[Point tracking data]
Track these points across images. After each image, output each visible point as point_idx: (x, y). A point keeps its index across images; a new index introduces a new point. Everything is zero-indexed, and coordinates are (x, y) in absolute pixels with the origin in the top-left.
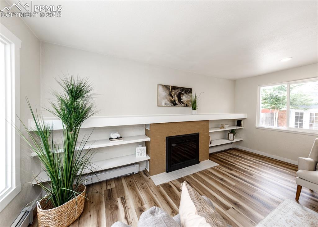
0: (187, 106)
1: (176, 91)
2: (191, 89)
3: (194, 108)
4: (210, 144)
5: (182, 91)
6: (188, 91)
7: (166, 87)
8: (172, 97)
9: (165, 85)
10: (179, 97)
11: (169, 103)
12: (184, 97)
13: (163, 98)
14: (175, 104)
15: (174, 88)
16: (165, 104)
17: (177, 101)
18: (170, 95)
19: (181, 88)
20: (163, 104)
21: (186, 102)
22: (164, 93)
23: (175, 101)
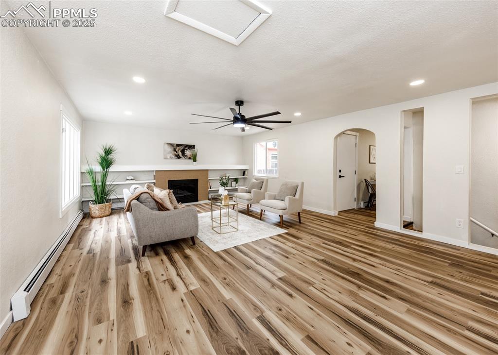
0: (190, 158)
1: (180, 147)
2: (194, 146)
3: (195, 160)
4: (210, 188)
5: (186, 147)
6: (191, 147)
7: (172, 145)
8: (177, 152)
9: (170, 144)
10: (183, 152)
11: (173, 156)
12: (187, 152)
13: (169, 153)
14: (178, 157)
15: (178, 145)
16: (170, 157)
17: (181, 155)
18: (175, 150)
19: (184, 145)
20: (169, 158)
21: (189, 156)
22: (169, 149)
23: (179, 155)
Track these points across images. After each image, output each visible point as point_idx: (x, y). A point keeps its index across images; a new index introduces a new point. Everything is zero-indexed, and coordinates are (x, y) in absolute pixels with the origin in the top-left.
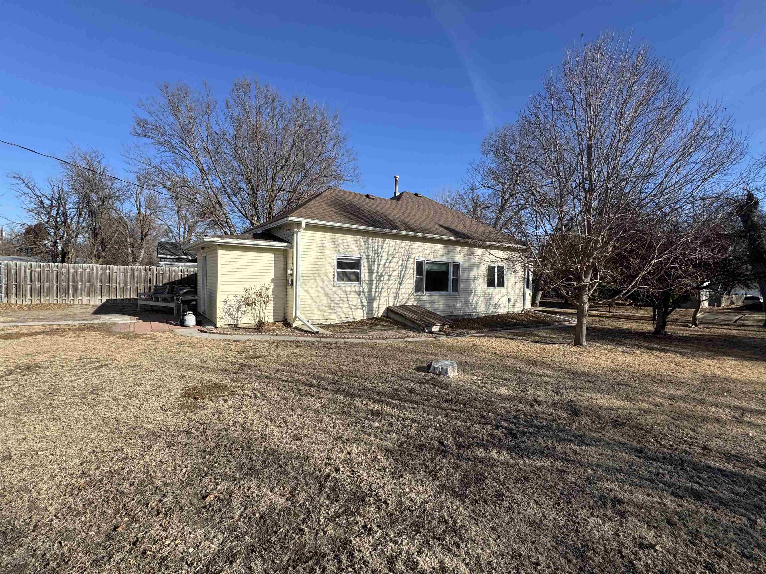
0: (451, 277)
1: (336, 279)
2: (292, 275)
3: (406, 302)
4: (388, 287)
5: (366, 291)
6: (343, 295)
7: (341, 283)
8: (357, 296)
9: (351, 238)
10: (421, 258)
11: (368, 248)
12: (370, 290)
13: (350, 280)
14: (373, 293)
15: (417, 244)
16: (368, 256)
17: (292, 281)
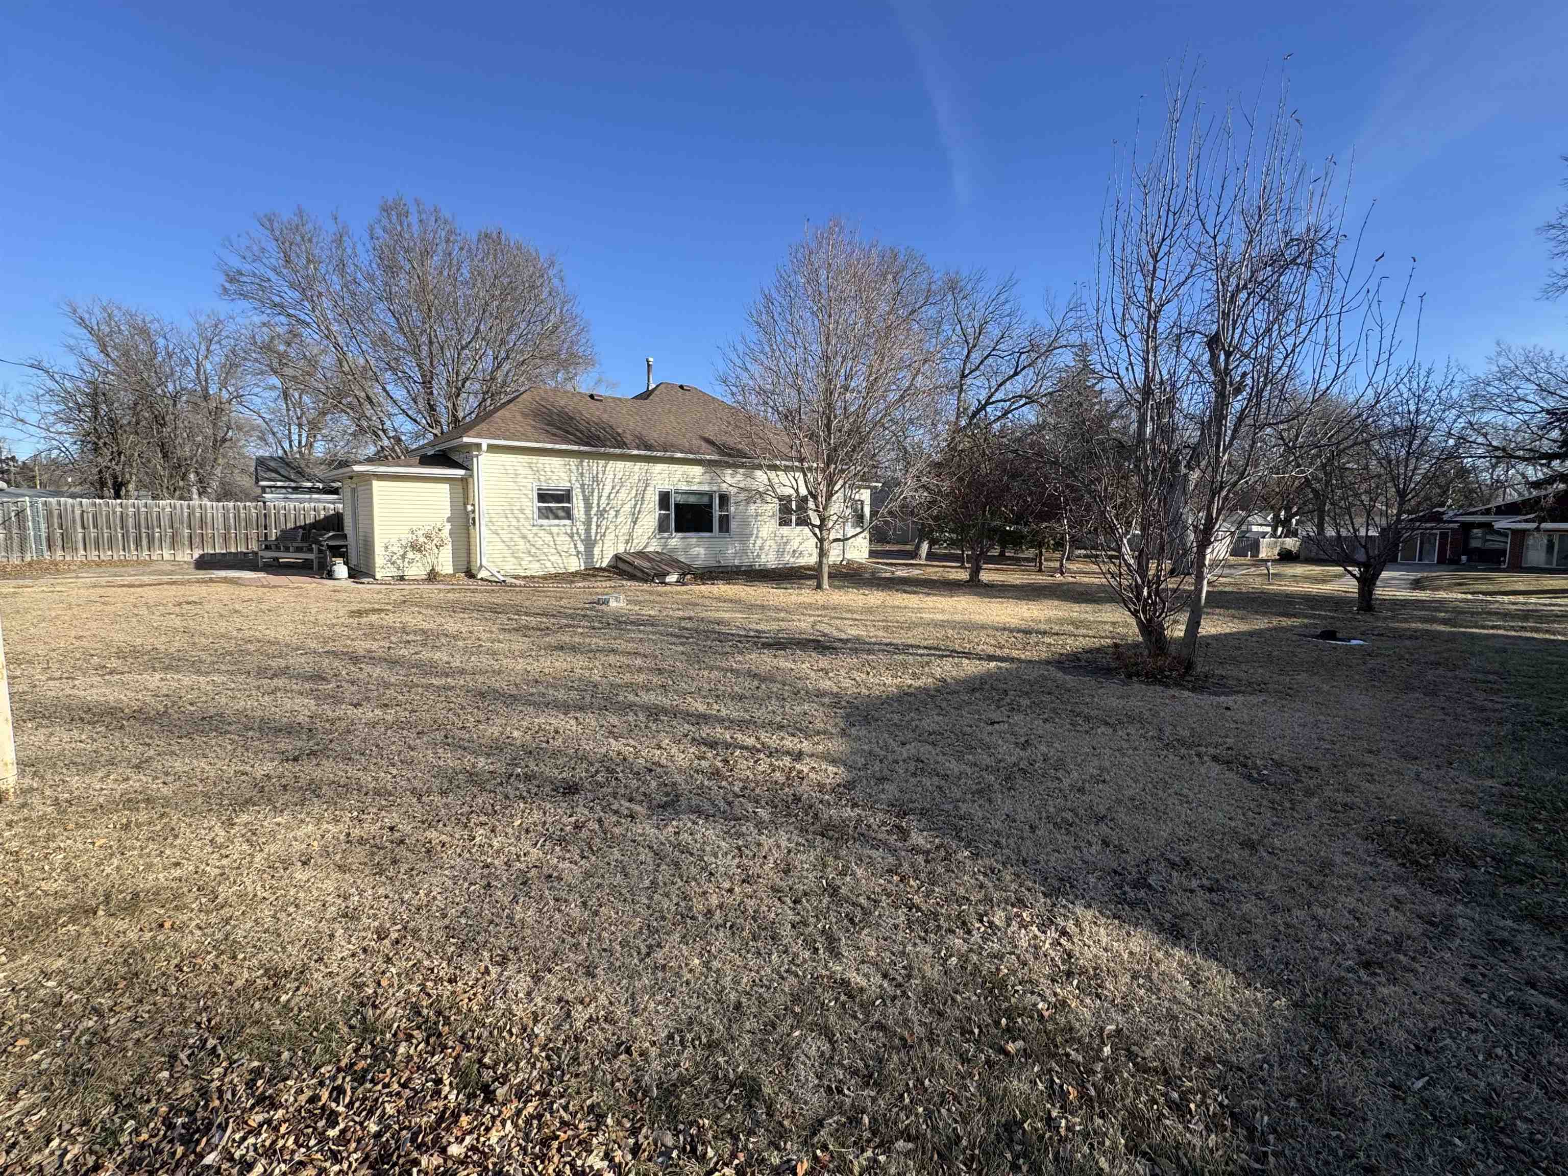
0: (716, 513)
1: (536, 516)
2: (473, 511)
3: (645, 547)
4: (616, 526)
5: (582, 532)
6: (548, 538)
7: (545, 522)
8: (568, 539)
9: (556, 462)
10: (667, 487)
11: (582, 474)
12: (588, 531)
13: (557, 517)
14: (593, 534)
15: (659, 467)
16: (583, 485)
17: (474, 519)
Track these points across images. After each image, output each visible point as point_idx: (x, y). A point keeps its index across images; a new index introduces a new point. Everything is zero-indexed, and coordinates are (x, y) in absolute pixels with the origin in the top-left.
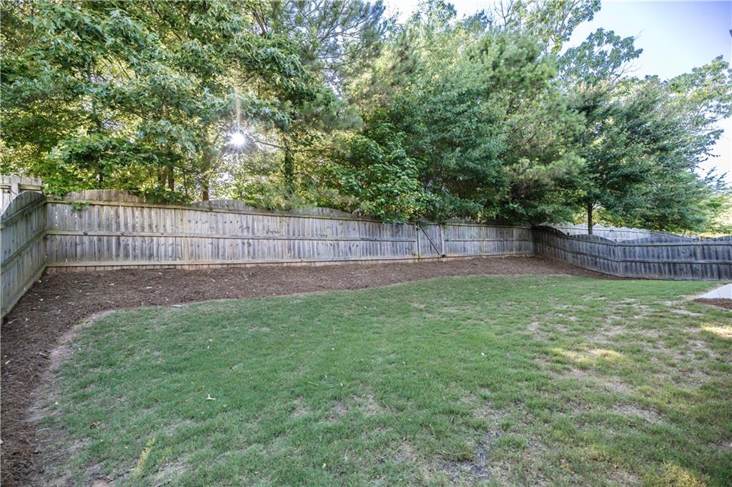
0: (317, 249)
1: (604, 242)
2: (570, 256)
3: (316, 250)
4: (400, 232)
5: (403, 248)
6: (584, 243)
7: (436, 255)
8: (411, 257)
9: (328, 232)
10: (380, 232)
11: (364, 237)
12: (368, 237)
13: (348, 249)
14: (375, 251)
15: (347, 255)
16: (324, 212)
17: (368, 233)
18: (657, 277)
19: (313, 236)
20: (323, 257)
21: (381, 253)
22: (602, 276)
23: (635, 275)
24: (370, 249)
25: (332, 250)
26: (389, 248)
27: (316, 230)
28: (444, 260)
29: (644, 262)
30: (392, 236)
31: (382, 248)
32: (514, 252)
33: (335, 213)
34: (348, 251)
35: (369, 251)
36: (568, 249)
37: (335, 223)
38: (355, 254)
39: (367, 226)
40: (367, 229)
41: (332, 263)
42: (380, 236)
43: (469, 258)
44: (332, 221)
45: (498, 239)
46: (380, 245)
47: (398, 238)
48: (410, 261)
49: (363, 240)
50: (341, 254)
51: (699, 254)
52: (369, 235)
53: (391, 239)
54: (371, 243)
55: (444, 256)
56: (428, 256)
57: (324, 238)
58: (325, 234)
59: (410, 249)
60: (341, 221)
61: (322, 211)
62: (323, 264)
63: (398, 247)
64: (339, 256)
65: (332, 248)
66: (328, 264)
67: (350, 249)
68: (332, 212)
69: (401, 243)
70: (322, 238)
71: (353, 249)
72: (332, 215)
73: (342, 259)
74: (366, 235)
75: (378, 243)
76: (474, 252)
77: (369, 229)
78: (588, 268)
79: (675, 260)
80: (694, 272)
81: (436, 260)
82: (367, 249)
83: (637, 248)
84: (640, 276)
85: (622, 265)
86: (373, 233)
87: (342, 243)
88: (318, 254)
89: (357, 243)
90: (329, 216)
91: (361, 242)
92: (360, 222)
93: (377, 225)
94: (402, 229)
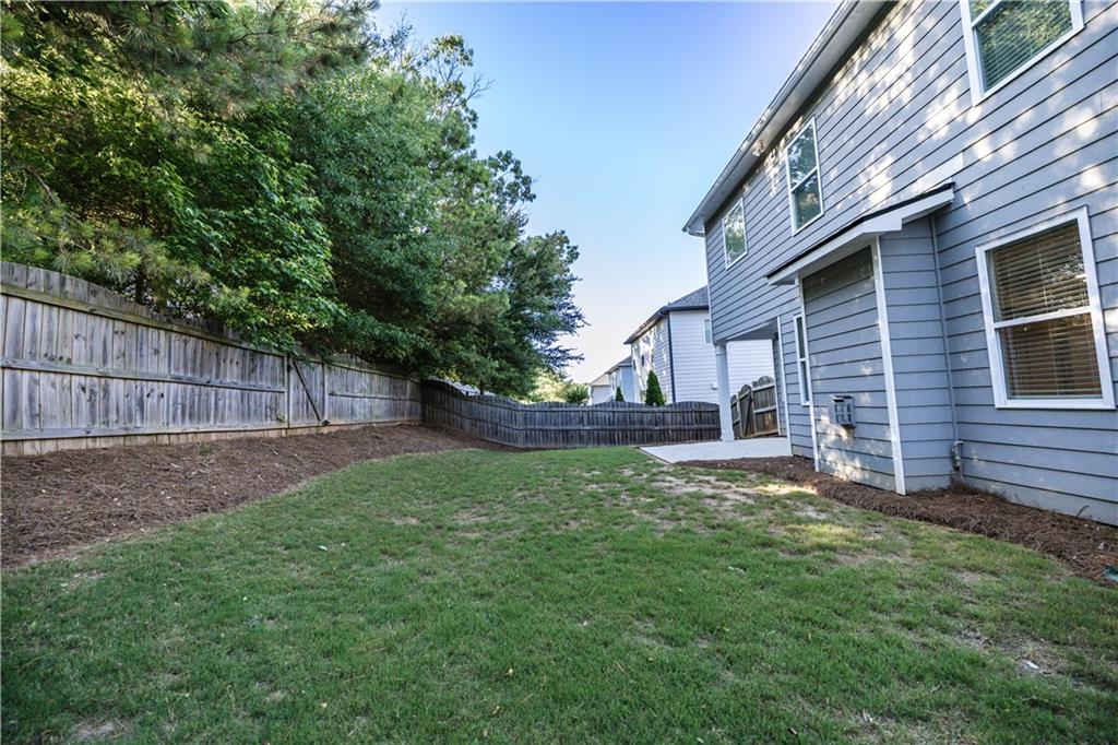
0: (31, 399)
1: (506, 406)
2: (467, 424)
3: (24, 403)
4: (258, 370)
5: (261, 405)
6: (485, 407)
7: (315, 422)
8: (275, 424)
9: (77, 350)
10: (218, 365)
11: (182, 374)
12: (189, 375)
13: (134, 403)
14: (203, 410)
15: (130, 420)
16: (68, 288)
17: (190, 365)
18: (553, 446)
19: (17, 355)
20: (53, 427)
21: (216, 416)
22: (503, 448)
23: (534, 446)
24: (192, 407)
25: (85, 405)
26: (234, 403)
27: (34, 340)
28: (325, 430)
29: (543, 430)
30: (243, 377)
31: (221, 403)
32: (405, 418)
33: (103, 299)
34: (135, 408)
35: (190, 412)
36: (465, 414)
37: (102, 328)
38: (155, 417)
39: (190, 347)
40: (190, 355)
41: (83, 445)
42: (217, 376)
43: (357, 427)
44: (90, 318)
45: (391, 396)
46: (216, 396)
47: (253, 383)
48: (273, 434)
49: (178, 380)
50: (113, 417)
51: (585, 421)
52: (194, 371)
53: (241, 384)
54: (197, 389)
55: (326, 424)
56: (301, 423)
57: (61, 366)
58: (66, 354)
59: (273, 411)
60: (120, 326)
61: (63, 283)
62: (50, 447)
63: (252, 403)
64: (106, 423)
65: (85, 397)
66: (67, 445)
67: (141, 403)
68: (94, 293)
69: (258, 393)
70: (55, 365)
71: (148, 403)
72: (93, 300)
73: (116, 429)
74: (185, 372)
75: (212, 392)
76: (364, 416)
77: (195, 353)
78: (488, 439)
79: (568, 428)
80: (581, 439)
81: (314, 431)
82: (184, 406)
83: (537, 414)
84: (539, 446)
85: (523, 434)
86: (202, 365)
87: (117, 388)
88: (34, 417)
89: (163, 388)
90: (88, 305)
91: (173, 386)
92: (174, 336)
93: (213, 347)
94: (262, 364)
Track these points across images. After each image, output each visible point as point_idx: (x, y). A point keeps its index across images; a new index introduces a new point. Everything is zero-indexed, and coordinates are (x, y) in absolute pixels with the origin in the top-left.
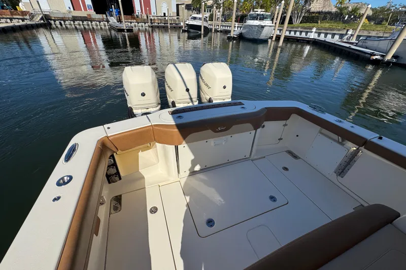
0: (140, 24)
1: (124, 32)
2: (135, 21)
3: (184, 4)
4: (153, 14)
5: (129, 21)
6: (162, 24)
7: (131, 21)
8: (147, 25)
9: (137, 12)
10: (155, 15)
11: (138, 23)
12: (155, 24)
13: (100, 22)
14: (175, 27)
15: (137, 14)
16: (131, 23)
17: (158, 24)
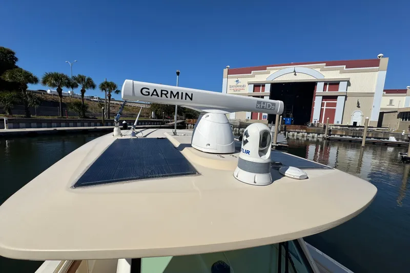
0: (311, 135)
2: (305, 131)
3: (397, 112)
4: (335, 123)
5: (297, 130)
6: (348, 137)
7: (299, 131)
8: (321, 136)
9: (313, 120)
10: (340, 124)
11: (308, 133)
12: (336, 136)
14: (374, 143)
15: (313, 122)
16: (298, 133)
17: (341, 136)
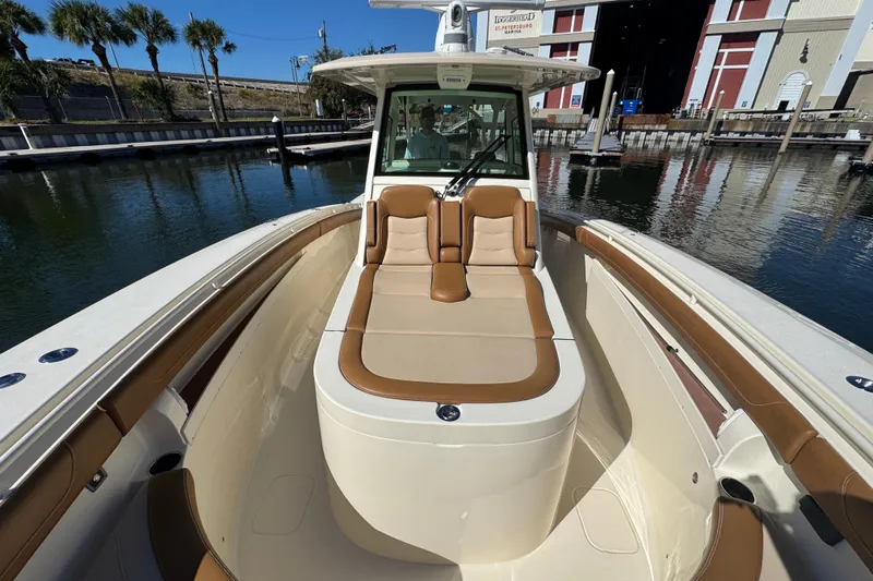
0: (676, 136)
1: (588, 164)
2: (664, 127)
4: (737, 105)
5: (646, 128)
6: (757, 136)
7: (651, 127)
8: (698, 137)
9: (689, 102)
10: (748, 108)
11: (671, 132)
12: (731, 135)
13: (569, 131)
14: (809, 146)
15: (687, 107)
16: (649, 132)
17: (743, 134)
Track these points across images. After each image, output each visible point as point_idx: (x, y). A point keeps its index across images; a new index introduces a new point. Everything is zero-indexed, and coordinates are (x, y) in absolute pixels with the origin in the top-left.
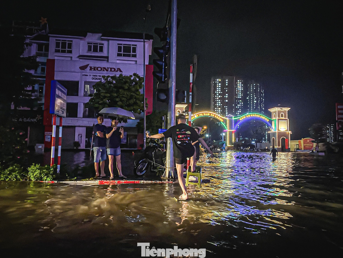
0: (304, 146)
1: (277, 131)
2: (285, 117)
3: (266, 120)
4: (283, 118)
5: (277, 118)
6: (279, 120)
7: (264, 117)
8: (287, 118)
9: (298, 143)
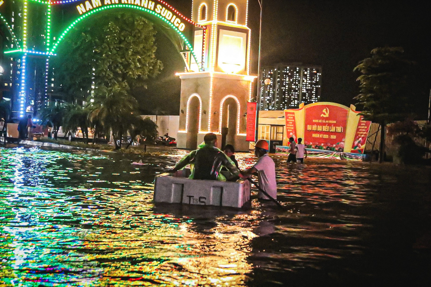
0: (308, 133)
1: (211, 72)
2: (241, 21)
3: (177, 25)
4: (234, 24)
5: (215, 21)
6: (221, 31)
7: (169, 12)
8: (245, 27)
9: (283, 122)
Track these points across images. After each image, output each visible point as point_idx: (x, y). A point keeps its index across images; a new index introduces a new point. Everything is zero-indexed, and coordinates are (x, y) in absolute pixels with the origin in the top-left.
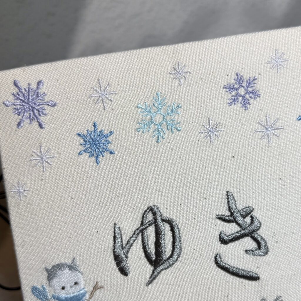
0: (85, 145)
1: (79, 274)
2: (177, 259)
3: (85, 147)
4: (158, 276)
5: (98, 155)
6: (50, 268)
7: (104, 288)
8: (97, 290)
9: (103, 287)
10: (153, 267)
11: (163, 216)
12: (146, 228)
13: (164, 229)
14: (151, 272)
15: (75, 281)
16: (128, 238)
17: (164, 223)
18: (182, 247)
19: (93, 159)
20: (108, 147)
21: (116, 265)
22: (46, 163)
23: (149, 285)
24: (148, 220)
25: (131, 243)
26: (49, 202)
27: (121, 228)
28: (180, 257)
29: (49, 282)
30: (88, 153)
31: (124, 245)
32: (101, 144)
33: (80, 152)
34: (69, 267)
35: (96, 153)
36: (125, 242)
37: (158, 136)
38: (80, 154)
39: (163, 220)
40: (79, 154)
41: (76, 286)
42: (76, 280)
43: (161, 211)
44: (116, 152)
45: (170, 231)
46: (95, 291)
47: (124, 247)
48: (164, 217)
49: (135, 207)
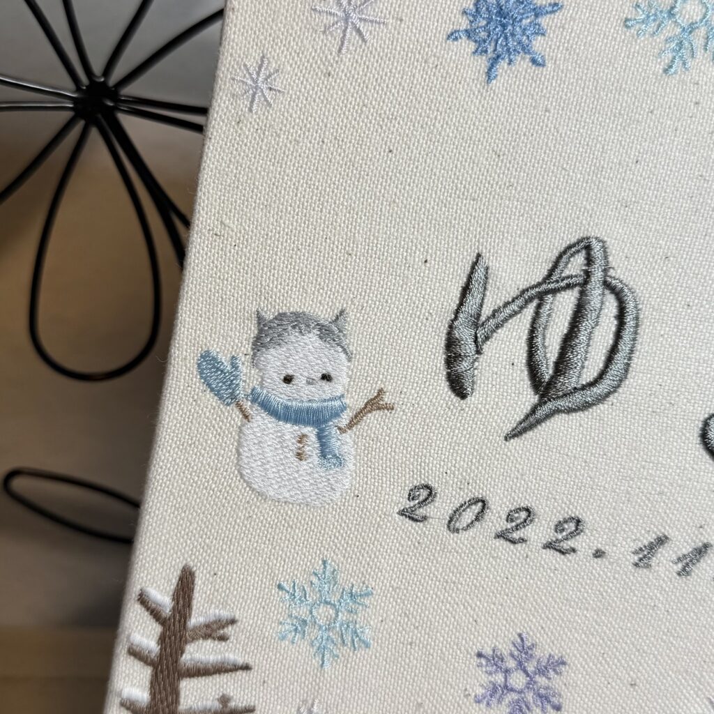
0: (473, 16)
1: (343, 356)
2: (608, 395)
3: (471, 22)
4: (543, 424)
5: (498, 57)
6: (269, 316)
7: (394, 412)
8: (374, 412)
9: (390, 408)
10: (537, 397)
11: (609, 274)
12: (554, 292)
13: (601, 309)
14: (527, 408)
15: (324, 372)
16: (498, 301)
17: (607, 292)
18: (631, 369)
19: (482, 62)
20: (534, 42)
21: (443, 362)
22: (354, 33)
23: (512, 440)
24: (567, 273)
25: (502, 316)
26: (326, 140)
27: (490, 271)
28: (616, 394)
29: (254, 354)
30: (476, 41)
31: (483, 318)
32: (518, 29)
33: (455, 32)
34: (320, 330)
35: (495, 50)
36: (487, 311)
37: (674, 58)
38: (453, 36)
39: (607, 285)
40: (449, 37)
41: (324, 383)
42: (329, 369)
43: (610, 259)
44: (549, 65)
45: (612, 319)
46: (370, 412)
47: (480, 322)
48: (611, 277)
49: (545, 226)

YOUR INSTRUCTIONS ::
An exact copy of the lines above, from the first through the line that holds "4: (388, 287)", is what is needed; leave the pictures out.

WRITTEN SOLUTION ::
Track these points across images. After each image, output each visible point as point_idx: (x, y). A point keeps its index across images; a new index introduces a new point. Everything is zero-indexed, and coordinates are (x, y) in absolute pixels with the origin in the top-left.
0: (187, 106)
1: (176, 91)
2: (191, 89)
3: (194, 108)
4: (210, 144)
5: (182, 91)
6: (188, 91)
7: (166, 87)
8: (172, 97)
9: (165, 85)
10: (179, 97)
11: (169, 103)
12: (184, 97)
13: (163, 98)
14: (175, 104)
15: (174, 88)
16: (165, 104)
17: (177, 101)
18: (170, 95)
19: (181, 88)
20: (163, 104)
21: (186, 102)
22: (164, 93)
23: (175, 101)
0: (190, 158)
1: (180, 147)
2: (194, 146)
3: (195, 160)
4: (210, 188)
5: (186, 147)
6: (191, 147)
7: (172, 145)
8: (177, 152)
9: (170, 144)
10: (183, 152)
11: (173, 156)
12: (187, 152)
13: (169, 153)
14: (178, 157)
15: (178, 145)
16: (170, 157)
17: (181, 155)
18: (175, 150)
19: (184, 145)
20: (169, 158)
21: (189, 156)
22: (169, 149)
23: (179, 155)
Track these points across images. After each image, output each visible point as point_idx: (x, y). A point keeps its index across images; a new index introduces a new point. Everything is zero-indexed, and coordinates are (x, y) in absolute pixels with the origin in the top-left.
0: (451, 277)
1: (336, 279)
2: (292, 275)
3: (406, 302)
4: (388, 287)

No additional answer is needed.